=== Text ===
# Australia Calling Re:BP Vigour+BP Vision



## Ian (Mar 27, 2004)

Help Wanted.
On these 2 Tankers Detail+Image if possible.Both built in the mid 1970s 
BP Vigour. 
BP Vision.
All assistance welcome.
Thanks Clive.


----------



## John_F (May 12, 2005)

Clive Anthony Fisher said:


> Help Wanted.
> On these 2 Tankers Detail+Image if possible.Both built in the mid 1970s
> BP Vigour.
> BP Vision.
> ...


*BP Vigour: *
Dimensions:245 x 39 x 13.5 metres. 87,271 dwt. Sulzer type oil engine.
12.6.1975:Keel laid as *Prosperity Queen* by Koyo Dockyard Co. Ltd., Mihara for Cosmos Navigation Inc. of Singapore. She was launched on 7.9.1975 & completed on 20.12.1975. In 1983 she was sold to Camellia Tankship Ltd. of Liberia. In 1985 she was sold again to Lea Marine Ltd of Bahamas (managed by BP Shipping) & renamed *BP Vigour*. In 1988 she was renamed *Teekay Vigour.* In 1989 Teekay Shipping Co Inc. were appointed as managers. In 1990 Teekay Norbulk Ltd. were appointed as managers. In 1992 she was sold again to BP International Shipping Ltd. with Teekay Shipping (Japan) as managers. In August 1993 she was sold to Glasgow Shipping Ltd. of Malta & renamed *Vigour.* In 1995 Dynacom Tankers Management Ltd. were appointed as managers. In August 1998 she was sold to Bishop Shipping Ltd. (same managers) & renamed *Halcyon*. On 11.10.1999 she arrived at Chittagong for scrapping.
===
▶ **Exercise goal**:
Carry on writing the forum thread about the two BP tankers, starting right after its last sentence.
=== Provided material ===
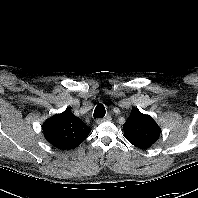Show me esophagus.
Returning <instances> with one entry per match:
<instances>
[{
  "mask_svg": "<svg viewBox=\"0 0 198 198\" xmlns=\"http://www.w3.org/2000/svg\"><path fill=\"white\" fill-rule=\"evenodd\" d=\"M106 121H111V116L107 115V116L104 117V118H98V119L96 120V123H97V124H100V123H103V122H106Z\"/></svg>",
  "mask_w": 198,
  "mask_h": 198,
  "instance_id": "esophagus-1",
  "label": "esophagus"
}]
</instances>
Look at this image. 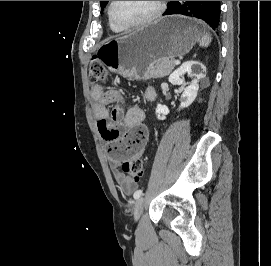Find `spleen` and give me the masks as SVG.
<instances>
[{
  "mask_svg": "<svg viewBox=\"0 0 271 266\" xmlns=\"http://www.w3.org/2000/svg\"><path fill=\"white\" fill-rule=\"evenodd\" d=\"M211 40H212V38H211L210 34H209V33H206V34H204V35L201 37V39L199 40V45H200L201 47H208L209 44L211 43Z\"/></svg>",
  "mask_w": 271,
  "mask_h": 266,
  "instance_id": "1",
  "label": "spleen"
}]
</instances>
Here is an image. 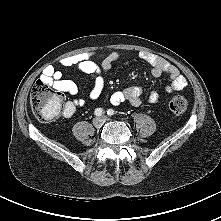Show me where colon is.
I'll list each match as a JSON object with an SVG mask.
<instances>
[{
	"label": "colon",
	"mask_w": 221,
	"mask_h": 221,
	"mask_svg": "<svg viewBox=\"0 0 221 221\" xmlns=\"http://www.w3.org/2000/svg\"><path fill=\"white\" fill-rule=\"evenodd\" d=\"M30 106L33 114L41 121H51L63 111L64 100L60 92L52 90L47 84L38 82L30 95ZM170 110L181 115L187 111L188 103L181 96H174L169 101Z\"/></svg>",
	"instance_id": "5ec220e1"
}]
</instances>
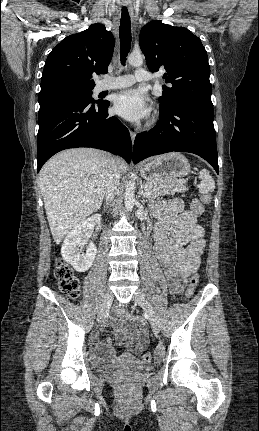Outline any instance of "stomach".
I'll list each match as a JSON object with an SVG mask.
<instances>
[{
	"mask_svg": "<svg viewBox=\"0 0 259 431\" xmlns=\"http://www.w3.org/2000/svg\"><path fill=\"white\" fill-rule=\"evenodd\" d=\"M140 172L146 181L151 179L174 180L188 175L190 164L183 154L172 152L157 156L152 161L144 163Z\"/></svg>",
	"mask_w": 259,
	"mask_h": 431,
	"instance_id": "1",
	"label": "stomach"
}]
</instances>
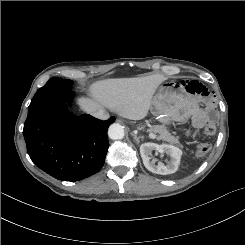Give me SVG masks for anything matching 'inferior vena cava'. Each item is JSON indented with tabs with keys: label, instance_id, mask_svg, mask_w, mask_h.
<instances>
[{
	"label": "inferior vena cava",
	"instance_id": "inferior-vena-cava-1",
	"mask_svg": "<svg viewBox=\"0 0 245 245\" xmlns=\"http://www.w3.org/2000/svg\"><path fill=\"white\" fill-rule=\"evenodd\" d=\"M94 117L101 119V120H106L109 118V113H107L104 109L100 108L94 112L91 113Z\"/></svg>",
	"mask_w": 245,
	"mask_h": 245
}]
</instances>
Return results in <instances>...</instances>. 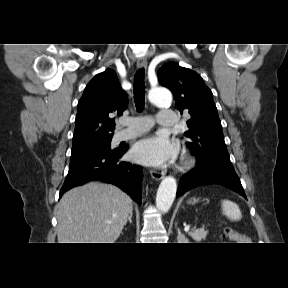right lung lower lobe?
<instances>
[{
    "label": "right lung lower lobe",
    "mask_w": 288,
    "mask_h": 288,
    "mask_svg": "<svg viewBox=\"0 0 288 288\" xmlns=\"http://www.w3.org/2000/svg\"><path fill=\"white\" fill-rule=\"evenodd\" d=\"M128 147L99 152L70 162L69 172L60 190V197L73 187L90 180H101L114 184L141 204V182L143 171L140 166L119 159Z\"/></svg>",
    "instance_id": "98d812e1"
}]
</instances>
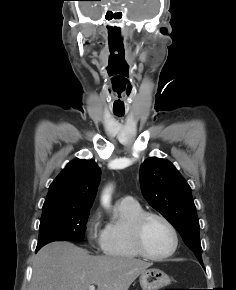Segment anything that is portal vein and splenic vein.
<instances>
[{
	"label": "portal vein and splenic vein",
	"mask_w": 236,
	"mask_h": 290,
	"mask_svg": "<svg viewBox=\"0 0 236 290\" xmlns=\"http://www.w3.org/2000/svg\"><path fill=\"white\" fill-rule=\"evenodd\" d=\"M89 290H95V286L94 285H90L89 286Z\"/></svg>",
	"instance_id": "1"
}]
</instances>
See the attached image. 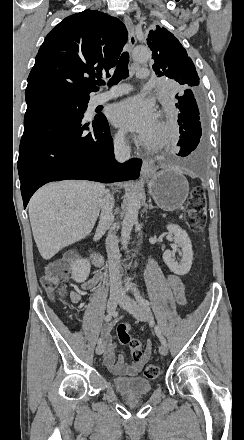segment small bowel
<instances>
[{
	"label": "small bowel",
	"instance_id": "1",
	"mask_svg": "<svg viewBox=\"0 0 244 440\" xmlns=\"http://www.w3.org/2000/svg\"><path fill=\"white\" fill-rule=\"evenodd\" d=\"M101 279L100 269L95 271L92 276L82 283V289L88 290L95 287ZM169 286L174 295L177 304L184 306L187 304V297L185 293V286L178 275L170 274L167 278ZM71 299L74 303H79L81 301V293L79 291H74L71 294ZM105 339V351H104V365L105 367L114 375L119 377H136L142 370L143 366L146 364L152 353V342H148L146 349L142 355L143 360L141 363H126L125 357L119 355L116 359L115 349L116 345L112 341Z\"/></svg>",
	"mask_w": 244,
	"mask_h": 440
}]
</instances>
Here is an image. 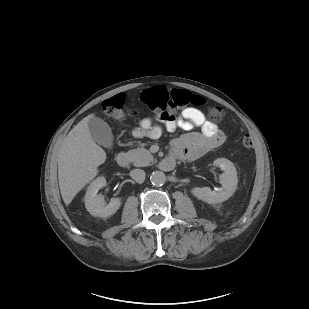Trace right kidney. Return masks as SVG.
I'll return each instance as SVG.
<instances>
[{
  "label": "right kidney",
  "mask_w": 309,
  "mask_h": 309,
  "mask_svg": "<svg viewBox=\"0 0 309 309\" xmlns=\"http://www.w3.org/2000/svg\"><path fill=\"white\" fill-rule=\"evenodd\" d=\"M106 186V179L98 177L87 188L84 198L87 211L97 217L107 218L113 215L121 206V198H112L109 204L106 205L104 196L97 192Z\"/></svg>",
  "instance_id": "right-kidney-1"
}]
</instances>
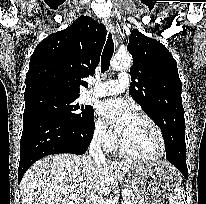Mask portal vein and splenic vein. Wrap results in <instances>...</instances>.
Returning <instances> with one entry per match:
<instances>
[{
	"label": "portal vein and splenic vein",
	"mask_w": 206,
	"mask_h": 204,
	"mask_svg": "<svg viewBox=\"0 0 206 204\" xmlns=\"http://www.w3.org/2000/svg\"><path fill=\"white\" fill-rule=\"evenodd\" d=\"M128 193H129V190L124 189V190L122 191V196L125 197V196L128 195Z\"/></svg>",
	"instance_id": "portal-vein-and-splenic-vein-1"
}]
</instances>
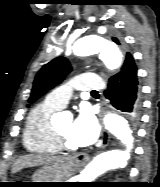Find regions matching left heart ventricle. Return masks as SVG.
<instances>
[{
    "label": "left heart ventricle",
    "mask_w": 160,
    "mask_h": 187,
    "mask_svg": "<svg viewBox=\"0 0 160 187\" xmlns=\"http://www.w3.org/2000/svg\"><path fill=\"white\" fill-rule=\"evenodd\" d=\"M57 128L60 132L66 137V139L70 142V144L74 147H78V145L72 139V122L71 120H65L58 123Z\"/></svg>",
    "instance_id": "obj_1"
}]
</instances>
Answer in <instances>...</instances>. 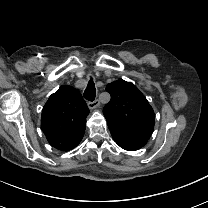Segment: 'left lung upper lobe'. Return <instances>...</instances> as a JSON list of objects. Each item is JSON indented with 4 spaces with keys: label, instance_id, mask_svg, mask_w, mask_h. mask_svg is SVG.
===
▶ **Response to this task**:
*BP Vision*:
Dimensions: 242 x 40 x 14 metres. 89,735 dwt. Sulzer type oil engine.
15.11.1974: Keel laid as Hellespont Glory by Oshima Shipbuilding Co., Nagasaki for Canes Shipping Ltd., of Singapore. She was launched on 28.2.1975 & completed on 20.6.1975 (Sanko Steamship Co. as managers). In 1978 Papachristidis Maritime Inc. were appointed as managers. In 1980 she was sold to Satyr Overseas Navigation Inc. of Singapore (same managers). In 1984 Sanko Steamship Co. Ltd. were appointed as managers. In 1985 she was sold to Stort Marine Ltd., Bahamas (BP Shipping as managers) & renamed *BP Vision*. In 1988 she was sold to BP International Shipping Ltd. with Teekay Shipping Ltd (Japan) as managers & renamed Teekay Vision. In September 1993 she was sold to Maritime Wanderer Ltd. of Cyprus (Greenwich Brokerage Naviera S.A. as managers) & renamed *Arab Wanderer*. In 1998 World Tankers Management Private Ltd. were appointed as managers. On Christmas Eve 1999 she arrived at Gadani Beach for scrapping.
All the above quoted from BP Tankers: A Group Fleet History (Harvey & Solly).
Regret that I have no photo of BP Vision but have attached one of BP Vigour taken from The British Tankers (Norman Middlemiss).


----------



## Ian (Mar 27, 2004)

*Australia Calling Re:BP Vigour+BP Vision.*

John.
Thank you again for infro and image of BP Vigour excellent, I have found image of BP Vision on site, a distant shot but not to bad so that about wraps that one up even got their IMOs as well.
Regards,
Clive.


----------



## topgun28 (Dec 19, 2008)

BP Vision & Vigour became Teekay Vision & Vigour on a bareboat deal with Teekay of Vancouver. The ´Vigour´ used to be ´Prosperity Queen´ in Sanko.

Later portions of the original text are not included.